- [Data for this task]:
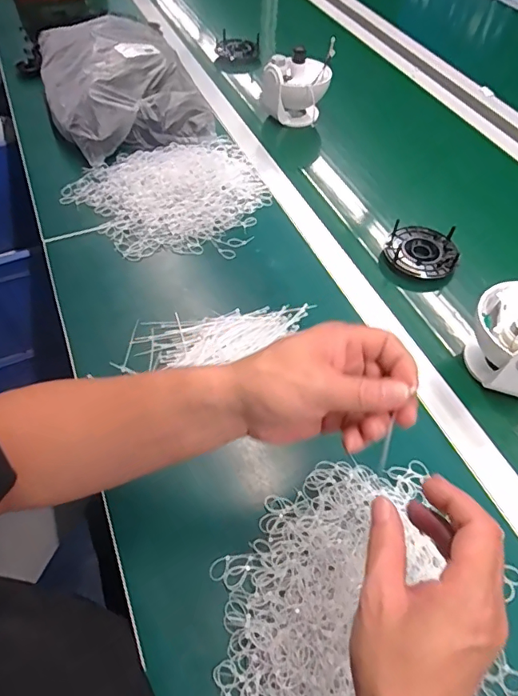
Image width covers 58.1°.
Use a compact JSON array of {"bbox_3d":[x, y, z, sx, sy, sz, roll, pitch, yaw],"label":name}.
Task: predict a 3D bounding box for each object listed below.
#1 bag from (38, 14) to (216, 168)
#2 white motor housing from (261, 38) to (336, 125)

- [How to complete this task]: Copy out all the data exactly; skip the pictures.

- [Solved problem]:
Image width covers 58.1°.
Use a compact JSON array of {"bbox_3d":[x, y, z, sx, sy, sz, roll, pitch, yaw],"label":name}.
Task: predict a 3D bounding box for each object listed below.
#1 bag from (38, 14) to (216, 168)
#2 white motor housing from (261, 38) to (336, 125)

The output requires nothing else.